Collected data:
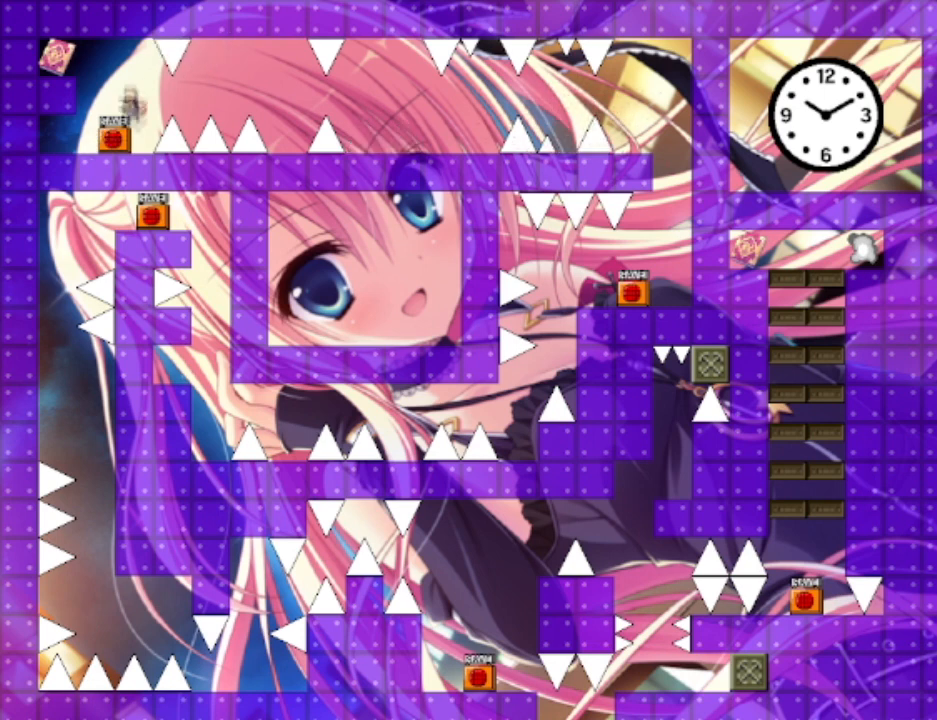
{"keys": ["right"], "events": [[100, "right", "down"], [100, "shift", "down"], [133, "shift", "up"], [167, "shift", "down"], [200, "shift", "up"], [333, "shift", "down"], [367, "shift", "up"]]}
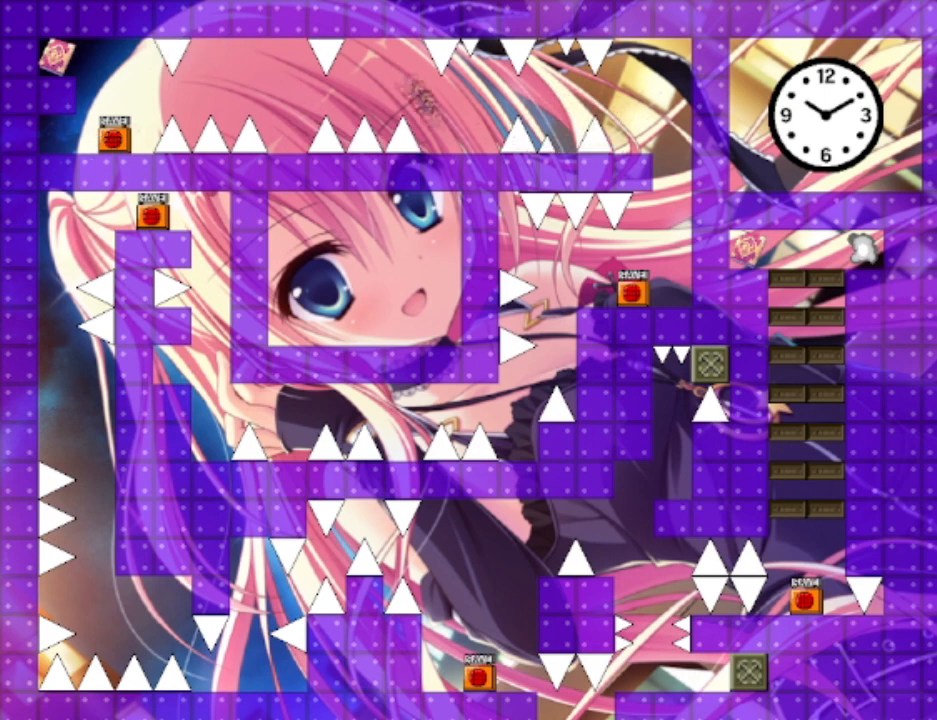
{"keys": ["left"], "events": [[67, "right", "up"], [100, "right", "down"], [133, "shift", "down"], [167, "shift", "up"], [333, "left", "down"], [333, "right", "up"]]}
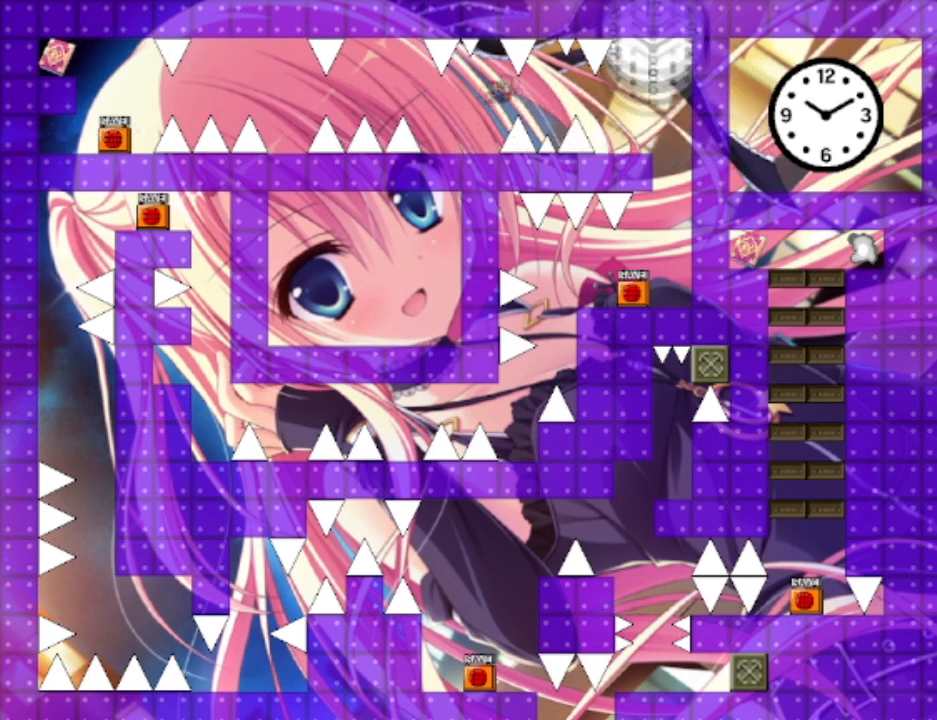
{"keys": ["left", "z"], "events": [[33, "left", "up"], [100, "right", "down"], [100, "shift", "down"], [133, "shift", "up"], [233, "right", "up"], [267, "right", "down"], [400, "right", "up"], [467, "left", "down"], [500, "z", "down"]]}
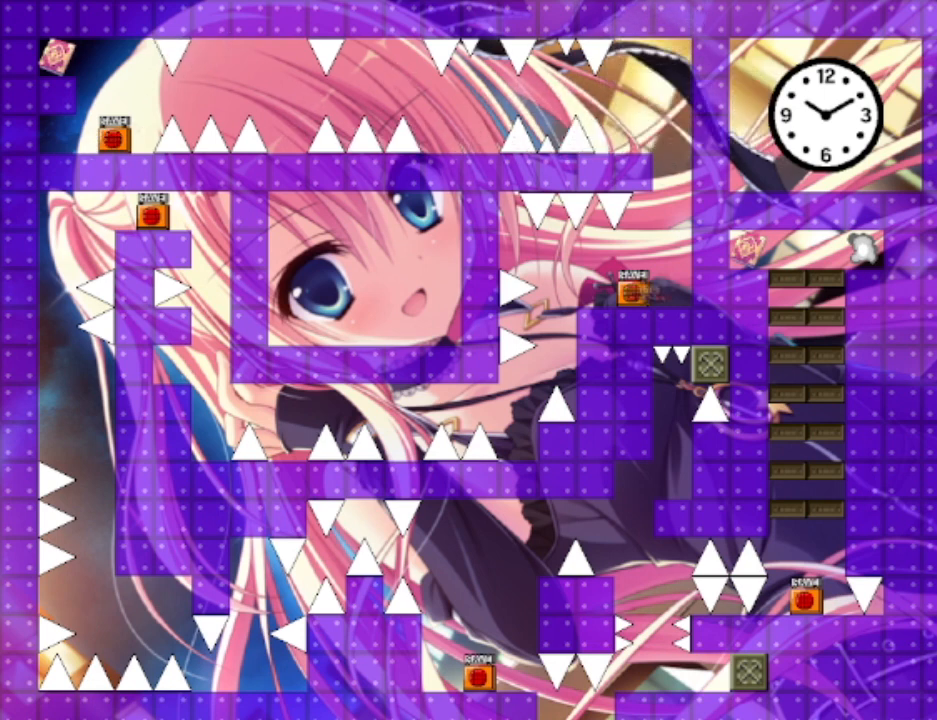
{"keys": ["left"], "events": [[33, "z", "up"], [133, "left", "up"], [200, "r", "down"], [233, "left", "down"], [233, "r", "up"], [300, "shift", "down"], [333, "shift", "up"], [400, "left", "up"], [433, "right", "down"], [467, "r", "down"], [467, "right", "up"], [500, "left", "down"], [500, "r", "up"]]}
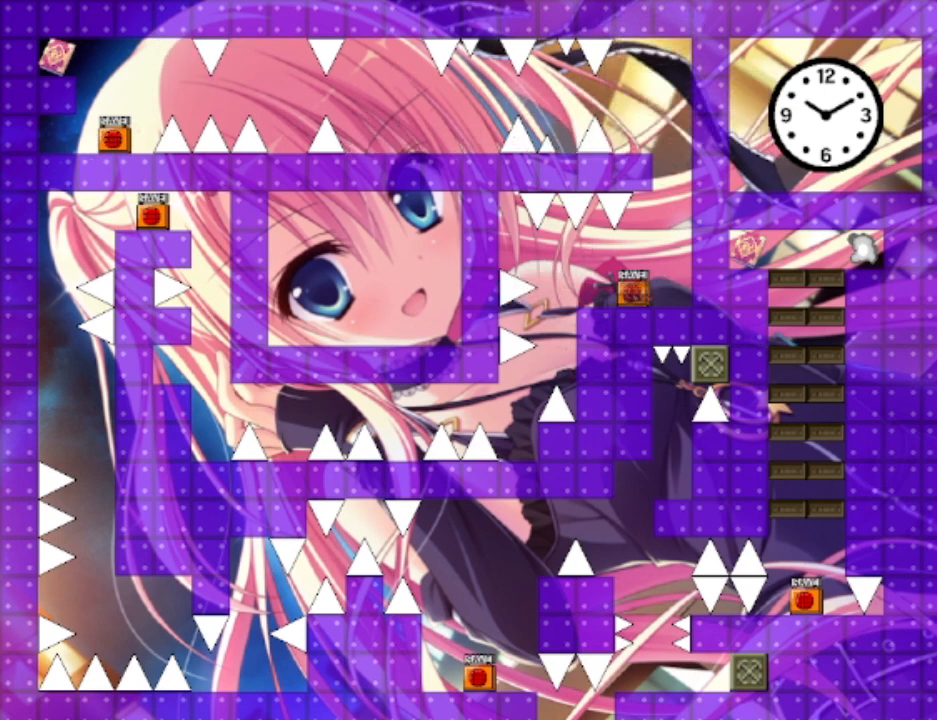
{"keys": ["left"], "events": [[133, "left", "up"], [167, "right", "down"], [200, "right", "up"], [233, "shift", "down"], [267, "shift", "up"], [333, "left", "down"], [400, "left", "up"], [433, "left", "down"]]}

Your task
Any picture in the data is to be skipped, while each line is returned exactly as written.

Expected output
{"keys": ["right"], "events": [[100, "right", "down"], [100, "shift", "down"], [133, "shift", "up"], [167, "shift", "down"], [200, "shift", "up"], [333, "shift", "down"], [367, "shift", "up"]]}
{"keys": ["left"], "events": [[67, "right", "up"], [100, "right", "down"], [133, "shift", "down"], [167, "shift", "up"], [333, "left", "down"], [333, "right", "up"]]}
{"keys": ["left", "z"], "events": [[33, "left", "up"], [100, "right", "down"], [100, "shift", "down"], [133, "shift", "up"], [233, "right", "up"], [267, "right", "down"], [400, "right", "up"], [467, "left", "down"], [500, "z", "down"]]}
{"keys": ["left"], "events": [[33, "z", "up"], [133, "left", "up"], [200, "r", "down"], [233, "left", "down"], [233, "r", "up"], [300, "shift", "down"], [333, "shift", "up"], [400, "left", "up"], [433, "right", "down"], [467, "r", "down"], [467, "right", "up"], [500, "left", "down"], [500, "r", "up"]]}
{"keys": ["left"], "events": [[133, "left", "up"], [167, "right", "down"], [200, "right", "up"], [233, "shift", "down"], [267, "shift", "up"], [333, "left", "down"], [400, "left", "up"], [433, "left", "down"]]}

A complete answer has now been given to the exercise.